José F. Grave de Peralta
Mural Painting
of the Miami River
The Miami skyline depicted in this original oil painting commissioned by the law firm of Meland, Russin, Hellinger & Budwick in 2006 is a composite of “on-site” sketches drawn from different locations along the Miami River and of my own readings and reflections on this subject. From left to right, my vision begins at the Seybold Canal
and travels downriver. The Scottish Rite Masonic Temple is featured prominently, with its bold pyramid structure on the top. On the far right of the mural, the Miami River passes under Brickell Bridge by the Miami Circle, as it merges with the waters of Biscayne Bay.

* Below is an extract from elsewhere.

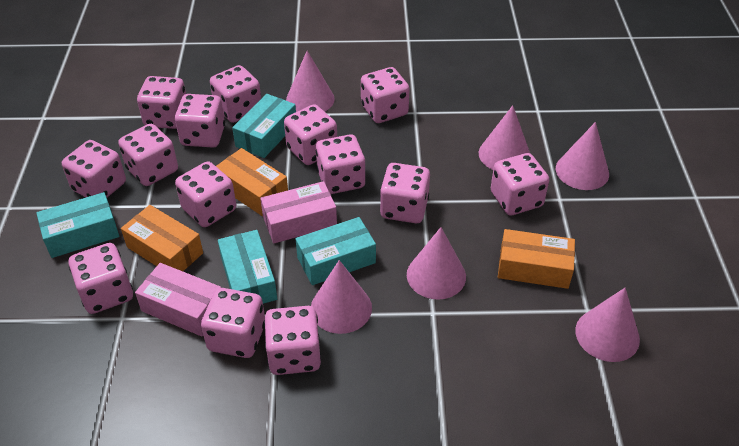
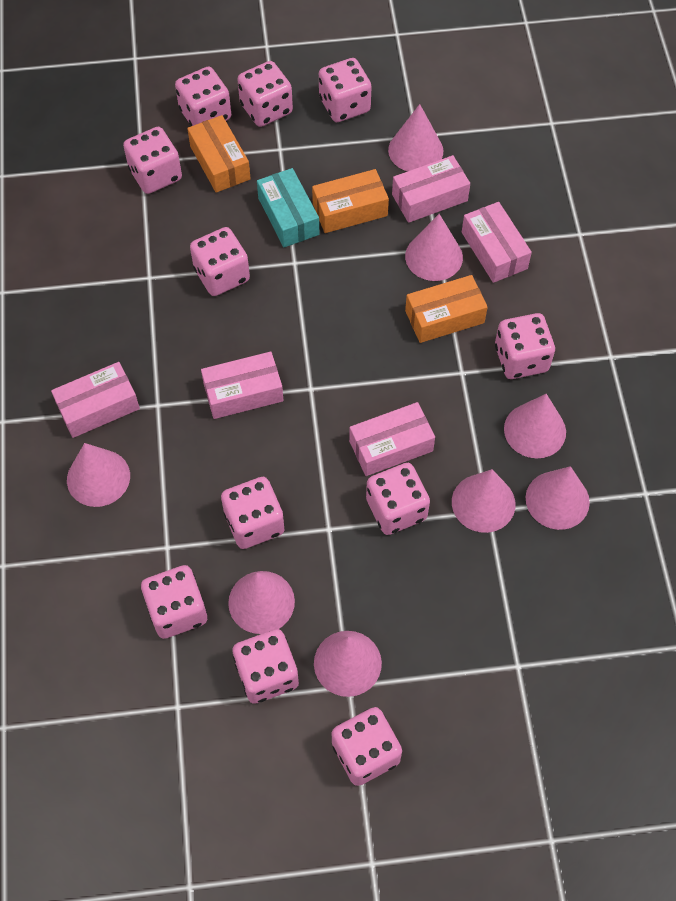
pink box: [135,263,221,337] [260,181,337,243] = 2 -> [51,362,140,438] [201,352,283,419] [349,402,435,476] [392,155,470,223] [462,202,532,283] = 5
pink cone: [286,51,335,112] [311,260,372,334] [407,227,466,300] [479,105,530,170] [556,122,609,190] [575,288,640,362] = 6 -> [67,443,130,507] [228,571,295,634] [314,631,382,697] [388,104,443,171] [405,214,463,281] [452,469,515,533] [504,394,566,459] [526,466,590,530] = 8
pink dice: [62,140,126,197] [69,243,133,314] [118,124,178,186] [137,76,186,129] [175,94,225,148] [175,161,236,227] [201,288,265,358] [210,65,261,123] [264,306,321,375] [284,104,337,165] [316,135,366,194] [361,67,410,123] [380,163,430,223] [491,153,549,215] = 14 -> [123,127,182,194] [141,565,207,639] [175,67,231,126] [190,227,250,296] [221,477,284,549] [232,629,299,704] [237,61,293,127] [319,58,371,122] [332,707,402,786] [366,463,430,535] [495,313,555,379] = 11
turquoise box: [36,192,119,258] [218,230,277,304] [232,94,296,158] [295,217,376,285] = 4 -> [257,168,319,247] = 1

The figures in the foreground are those of Spanish explorer Juan Ponce de León and two Tequesta Indian youths, as they might have looked when the conquistador first came to these shores with his galleons and horses in July 1513, in search of the mythic Fountain of Youth. De León kneels in reverence, holding a scroll with painted emblems of the fountain and of Our Lady of Loreto, after whom an early Spanish mission was
named which stood where the Hyatt Hotel is located today.
Other symbolic details in the mural include a manatee, a Jewish synagogue, a lobster fishery, and a group of figures conducting a baptism ceremony in the River. The Tequesta youth presenting a conch shell to the European explorer stands both as a living symbol of this land’s welcome to all newcomers and my interpretation of the
old and new “Mayaimi” as a place of shelter and life.